Consistent with that knowledge she must also have appreciated that
disclosure in the editorial would have
the same consequence.
[59] In both the
editorial and her affidavit Weideman made much of her intention to
publish the article because of the public interest
(in the broad
sense) in hearing about the abuse which Klay, and others like him,
had suffered. However the following passage in
her affidavit casts
serious doubt on that motive:
‘
9.1
Ek ontken dat
“
die
artikel”
,
soos dit voor die Agbare Regter van die WPA gedien het, in wese, of
hoegenaamd in
Huisgenoot
en
You
gepubliseer
is.
9.2
In hierdie verband wys ek daarop dat die beweringe dat mnr Klay as
kind deur ‘n ouer man gemolesteer is, asook besonderhede
van
die beweerde molestering, reeds teen 11 Februarie 2008 wyd
gepubliseer is. Daardie beweringe was dus toe reeds wêreldkundig.
Die hele punt van
“
die
artikel”
was
Klay se bewering dat die Applikant die persoon was wat hom sou
gemolesteer het. Dit was die identifisering van die Applikant
as
daardie persoon wat die wese was van die artikel. Daarsonder sou dit
niks bygedra het tot die reeds-bestaande publikasies oor
Klay se
beweringe nie.
“
Die
artikel”

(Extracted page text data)
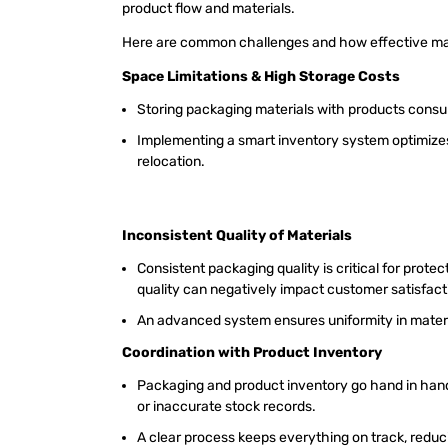
product flow and materials.
Here are common challenges and how effective m
Space Limitations & High Storage Costs
Storing packaging materials with products cons
Implementing a smart inventory system optimizes
relocation.
Inconsistent Quality of Materials
Consistent packaging quality is critical for prote
quality can negatively impact customer satisfac
An advanced system ensures uniformity in materia
Coordination with Product Inventory
Packaging and product inventory go hand in ha
or inaccurate stock records.
A clear process keeps everything on track, redu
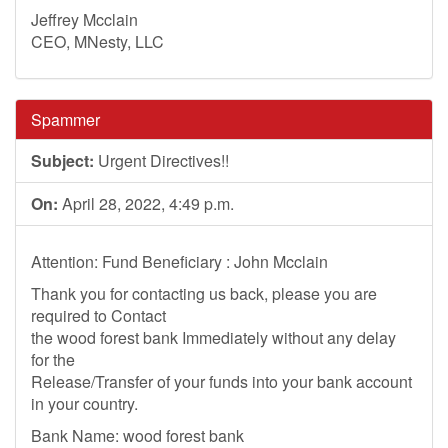
Jeffrey Mcclain
CEO, MNesty, LLC
Spammer
Subject:
Urgent Directives!!
On:
April 28, 2022, 4:49 p.m.
Attention: Fund Beneficiary : John Mcclain
Thank you for contacting us back, please you are
required to Contact
the wood forest bank Immediately without any delay
for the
Release/Transfer of your funds into your bank account
in your country.
Bank Name: wood forest bank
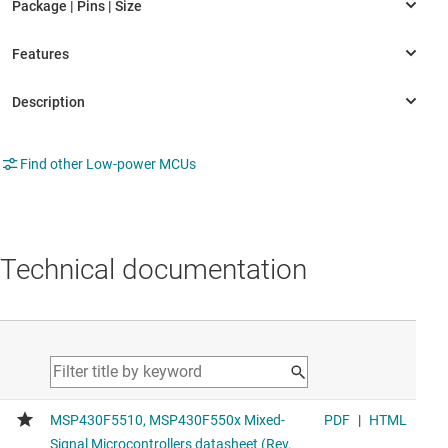
Find other Low-power MCUs
Technical documentation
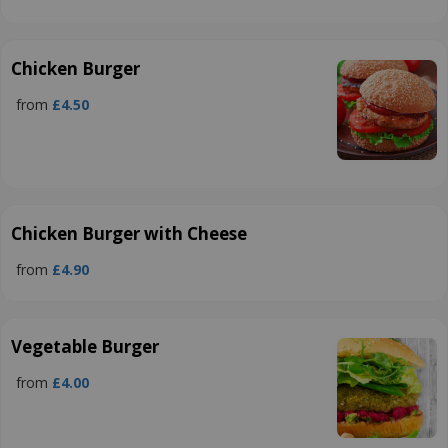
Chicken Burger
from
£4.50
Chicken Burger with Cheese
from
£4.90
Vegetable Burger
from
£4.00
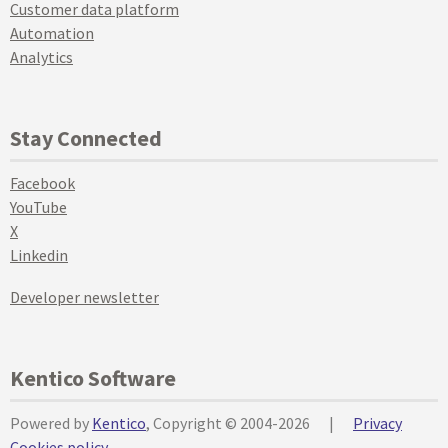
Customer data platform
Automation
Analytics
Stay Connected
Facebook
YouTube
X
Linkedin
Developer newsletter
Kentico Software
Powered by
Kentico
, Copyright © 2004-2026
|
Privacy
Cookies policy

## [Your tasks]
(1) According to the affidavit passage quoted in the judgment excerpt, why was identifying the Applicant the essence of the article?
(2) In the judgment excerpt, what reason did Weideman give in both the editorial and her affidavit for publishing the article?

## [Task answers]
(1) By 11 February 2008, the allegations that Klay had been molested as a child by an older man, with details of the alleged molestation, had already been widely published. Without naming the Applicant as the person responsible, the article would have added nothing to those existing publications.

(2) She cited the public interest, in the broad sense, in hearing about the abuse that Klay and others like him had suffered.